Tianmianjiang is a thick, dark brown- or black-colored Chinese sauce made from wheat flour, sugar, salt, mantou, and fermented yellow soybeans (the lees left over from the fermentation of soybeans to make soy sauce). Translation of the term into English includes sweet bean sauce, sweet bean paste, sweet soybean paste, sweet flour sauce, or sweet noodle sauce.

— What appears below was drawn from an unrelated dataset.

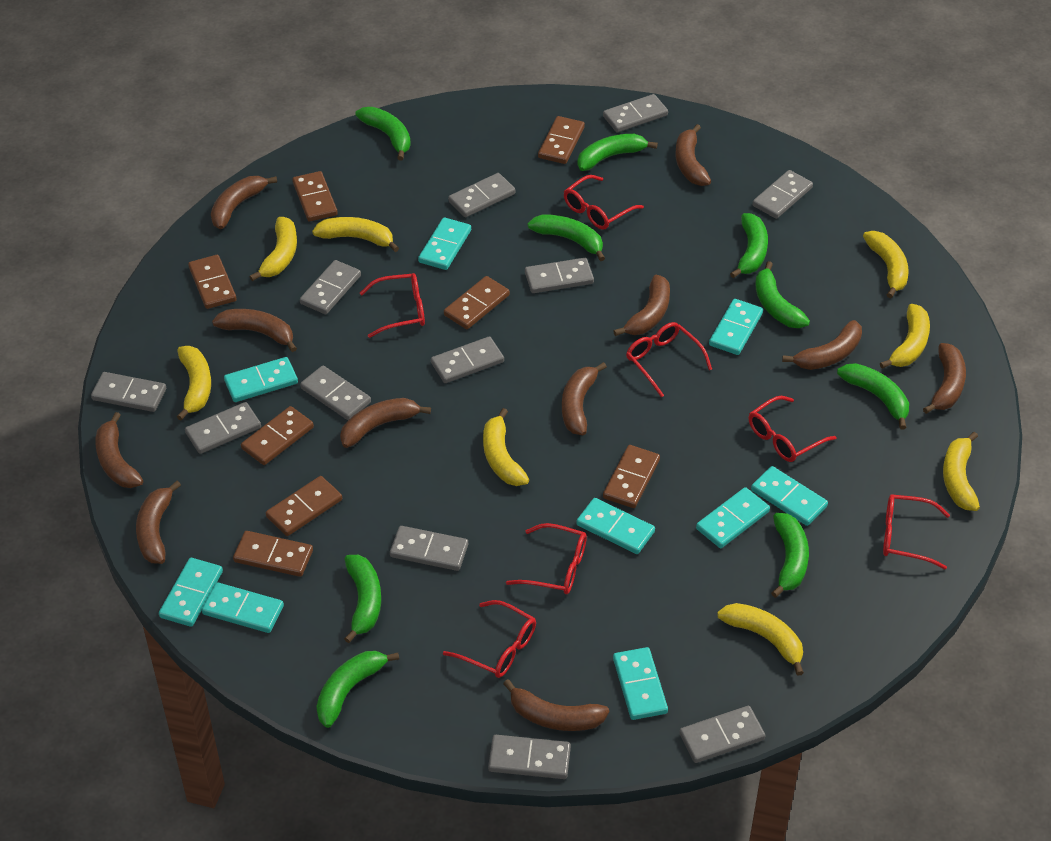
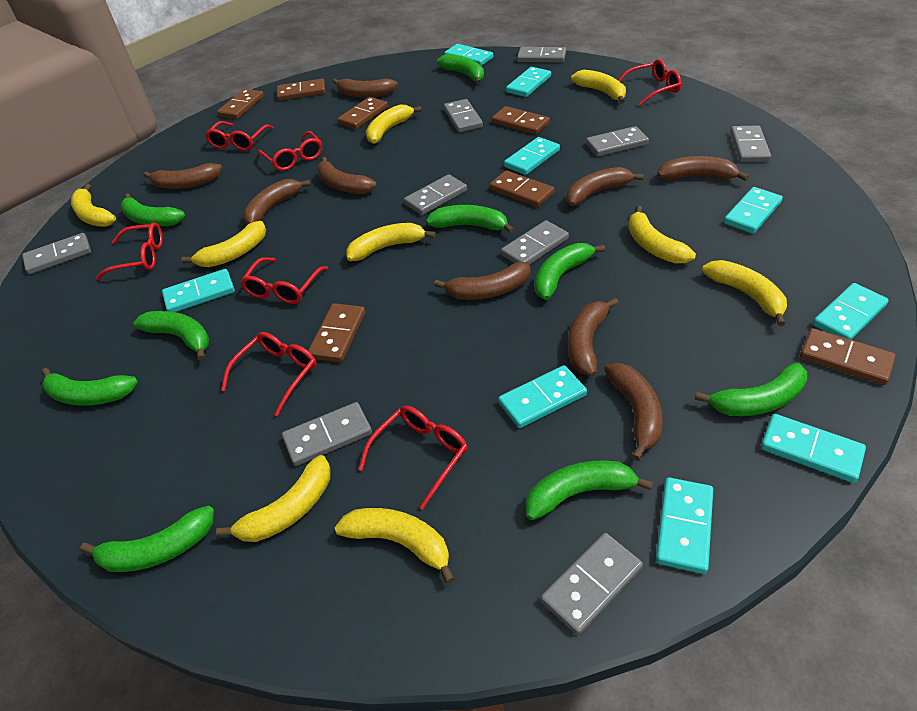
brown banana: [95,412,143,488] [136,481,181,564] [211,176,277,229] [212,309,297,352] [340,398,431,448] [503,679,609,731] [562,362,607,436] [614,275,670,336] [676,124,711,186] [782,320,862,370] [923,343,966,414] = 11 -> [144,163,222,189] [243,179,311,224] [317,157,376,194] [333,78,398,97] [434,262,530,300] [566,167,644,206] [568,298,619,376] [604,363,663,461] [657,156,749,181] = 9
brown domino: [188,255,237,309] [233,531,313,577] [241,406,314,465] [266,476,342,536] [292,171,338,222] [444,276,510,329] [538,116,585,164] [603,445,660,508] = 8 -> [217,89,264,119] [277,79,325,101] [308,303,365,362] [337,97,388,129] [490,170,555,207] [492,106,550,135] [800,328,896,385] = 7
grey domino: [91,372,166,412] [185,402,261,454] [300,260,361,314] [300,366,371,420] [390,526,468,571] [431,336,504,383] [448,173,515,217] [488,735,571,779] [525,258,594,293] [603,94,668,132] [679,706,765,763] [753,170,813,219] = 12 -> [22,233,91,274] [282,402,372,466] [404,174,467,215] [444,99,483,132] [501,220,569,264] [517,47,566,63] [541,533,643,635] [586,126,649,157] [730,125,771,162] = 9
yellow banana: [177,346,211,420] [249,217,297,281] [312,217,399,252] [483,408,529,486] [717,603,804,676] [863,231,909,298] [880,304,930,369] [943,432,980,511] = 8 -> [71,184,116,227] [181,221,266,267] [216,455,330,542] [335,508,455,584] [346,223,436,261] [366,104,422,144] [571,70,626,104] [629,206,696,264] [702,260,787,326] = 9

There are many different types of sweet bean sauces depending on the different compositions and the different method of production, and each variation represents the unique local style of a particular region, and even within the same geographical region, different manufacturers produce different kinds of sweet bean sauce. For example, in northern China, the use of sugar is far less than in southern China in terms of the amount added, while the usage of mantou flour as the main ingredient is a much more common practice. Traditionally, in these regions, a good brand of sweet bean sauce is considered top quality when its sweet taste results not from the addition of sugar, but as a direct result of the fermentation of the starches contained in the sauce's ingredients.
Sweet bean sauce can be found in typical Asian supermarkets under various English names, but with a common Chinese name (甜麵醬). Sweet bean sauce's Korean equivalent is the chunjang (hangul: 춘장; hanja: 春醬) used in the dish jajangmyeon (hangul: 자장면; hanja: 炸醬麵).
- Chunjang (춘장) (or Choonjang or Chunzang or Choonzang or Chinese soybean paste or Chinese bean paste < HS code: 2103.90.1020 >)
Similar to the better known hoisin sauce, sweet bean sauce is sometimes used in dishes such as Peking Duck and as a replacement for yellow soybean paste (黄酱; pinyin: huángjiàng) in zhajiang mian; in Beijing cuisine, yellow soybean paste is the traditional accompaniment for these two dishes. Sweet bean sauce is sweeter than yellow soybean paste, which is saltier.